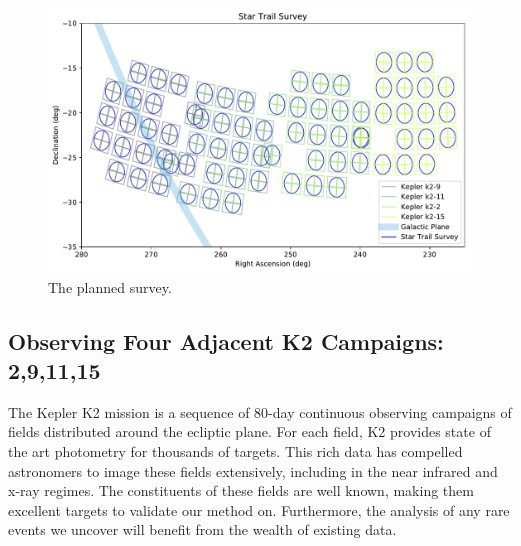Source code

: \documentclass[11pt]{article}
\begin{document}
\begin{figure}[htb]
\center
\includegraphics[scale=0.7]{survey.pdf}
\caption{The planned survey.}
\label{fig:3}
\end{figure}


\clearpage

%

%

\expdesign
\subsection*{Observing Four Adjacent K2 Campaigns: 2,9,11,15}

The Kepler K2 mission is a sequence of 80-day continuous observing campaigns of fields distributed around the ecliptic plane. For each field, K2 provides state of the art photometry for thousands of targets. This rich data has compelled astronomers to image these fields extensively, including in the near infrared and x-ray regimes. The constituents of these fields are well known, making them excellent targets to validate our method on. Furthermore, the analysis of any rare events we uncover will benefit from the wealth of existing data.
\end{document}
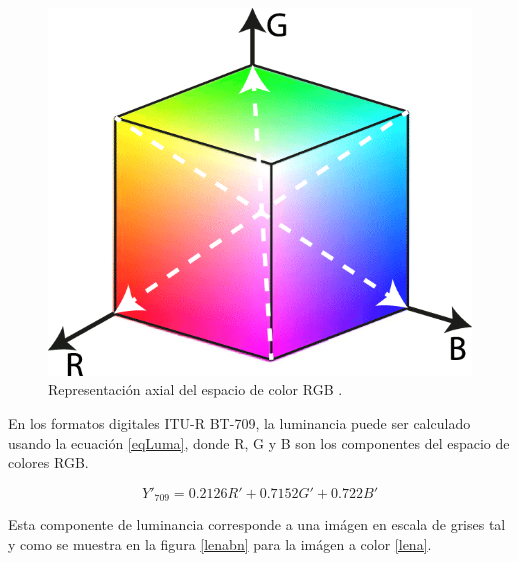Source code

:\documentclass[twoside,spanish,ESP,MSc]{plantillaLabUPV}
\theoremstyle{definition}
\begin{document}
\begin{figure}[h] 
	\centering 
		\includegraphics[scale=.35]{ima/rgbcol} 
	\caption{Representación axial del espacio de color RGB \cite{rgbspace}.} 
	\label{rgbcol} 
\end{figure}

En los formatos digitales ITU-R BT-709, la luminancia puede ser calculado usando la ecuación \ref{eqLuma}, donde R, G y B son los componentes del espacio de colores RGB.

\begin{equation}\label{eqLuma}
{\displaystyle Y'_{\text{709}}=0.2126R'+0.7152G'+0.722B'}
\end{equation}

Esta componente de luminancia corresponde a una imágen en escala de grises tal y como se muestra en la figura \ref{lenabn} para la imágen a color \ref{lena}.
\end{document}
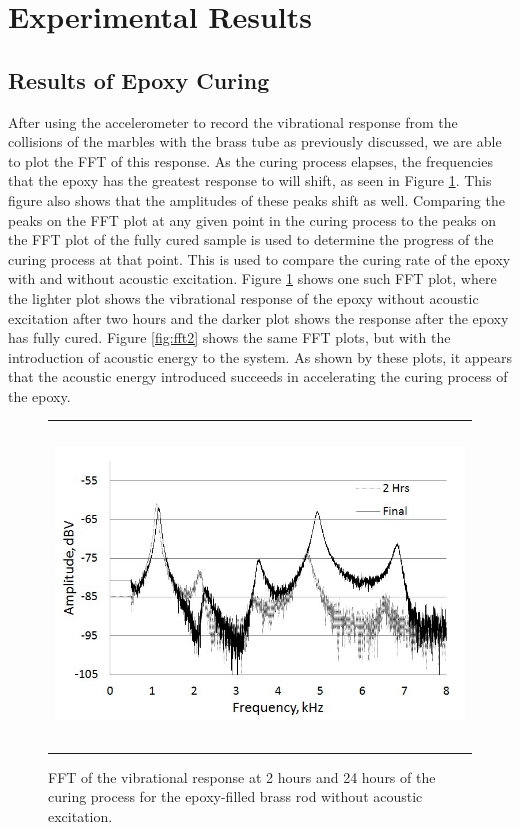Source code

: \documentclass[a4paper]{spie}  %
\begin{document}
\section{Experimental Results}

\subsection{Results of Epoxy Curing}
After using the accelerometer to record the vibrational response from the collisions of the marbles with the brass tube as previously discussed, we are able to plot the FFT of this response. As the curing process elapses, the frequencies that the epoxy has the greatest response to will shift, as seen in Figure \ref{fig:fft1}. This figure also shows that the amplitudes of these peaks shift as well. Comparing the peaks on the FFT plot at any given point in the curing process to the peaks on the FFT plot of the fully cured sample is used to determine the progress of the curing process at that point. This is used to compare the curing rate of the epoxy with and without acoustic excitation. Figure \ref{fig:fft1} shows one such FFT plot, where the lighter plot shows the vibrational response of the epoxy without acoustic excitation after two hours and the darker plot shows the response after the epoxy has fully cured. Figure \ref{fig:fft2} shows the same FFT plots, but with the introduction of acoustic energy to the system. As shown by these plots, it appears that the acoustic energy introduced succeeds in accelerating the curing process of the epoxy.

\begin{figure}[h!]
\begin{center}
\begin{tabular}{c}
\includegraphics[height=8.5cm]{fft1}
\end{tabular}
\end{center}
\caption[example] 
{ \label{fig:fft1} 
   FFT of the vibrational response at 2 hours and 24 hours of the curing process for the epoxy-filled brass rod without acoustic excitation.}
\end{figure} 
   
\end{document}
==
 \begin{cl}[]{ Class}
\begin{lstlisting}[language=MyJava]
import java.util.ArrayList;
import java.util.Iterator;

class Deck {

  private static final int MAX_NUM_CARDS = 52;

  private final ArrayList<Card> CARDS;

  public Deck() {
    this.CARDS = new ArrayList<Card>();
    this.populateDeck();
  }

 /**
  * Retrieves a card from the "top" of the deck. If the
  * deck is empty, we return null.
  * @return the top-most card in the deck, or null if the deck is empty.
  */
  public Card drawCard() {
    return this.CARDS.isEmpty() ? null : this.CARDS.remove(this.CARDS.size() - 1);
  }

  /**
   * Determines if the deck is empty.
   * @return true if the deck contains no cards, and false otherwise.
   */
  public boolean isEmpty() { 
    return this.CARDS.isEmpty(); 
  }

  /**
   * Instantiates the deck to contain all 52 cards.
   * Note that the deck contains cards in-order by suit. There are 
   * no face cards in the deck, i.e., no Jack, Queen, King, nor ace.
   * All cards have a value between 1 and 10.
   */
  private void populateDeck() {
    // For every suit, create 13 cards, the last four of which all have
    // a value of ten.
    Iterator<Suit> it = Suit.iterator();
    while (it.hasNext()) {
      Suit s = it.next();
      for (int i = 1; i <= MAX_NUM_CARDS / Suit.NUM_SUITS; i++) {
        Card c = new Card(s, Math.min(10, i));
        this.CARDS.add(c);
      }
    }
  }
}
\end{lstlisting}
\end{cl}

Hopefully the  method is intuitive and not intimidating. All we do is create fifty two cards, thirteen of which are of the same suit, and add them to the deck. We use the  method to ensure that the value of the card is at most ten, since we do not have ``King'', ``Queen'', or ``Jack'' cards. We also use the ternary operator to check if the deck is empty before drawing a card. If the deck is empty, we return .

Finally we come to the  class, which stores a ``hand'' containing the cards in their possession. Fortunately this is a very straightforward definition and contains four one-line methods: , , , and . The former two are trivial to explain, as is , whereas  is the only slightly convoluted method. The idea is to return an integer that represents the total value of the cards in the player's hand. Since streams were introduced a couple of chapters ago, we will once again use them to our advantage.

[PROBLEM]: What belongs in the answer is each line of the data that has the word "scale".

[RESULT FOR THIS TASK]:
\includegraphics[scale=0.7]{survey.pdf}
		\includegraphics[scale=.35]{ima/rgbcol} 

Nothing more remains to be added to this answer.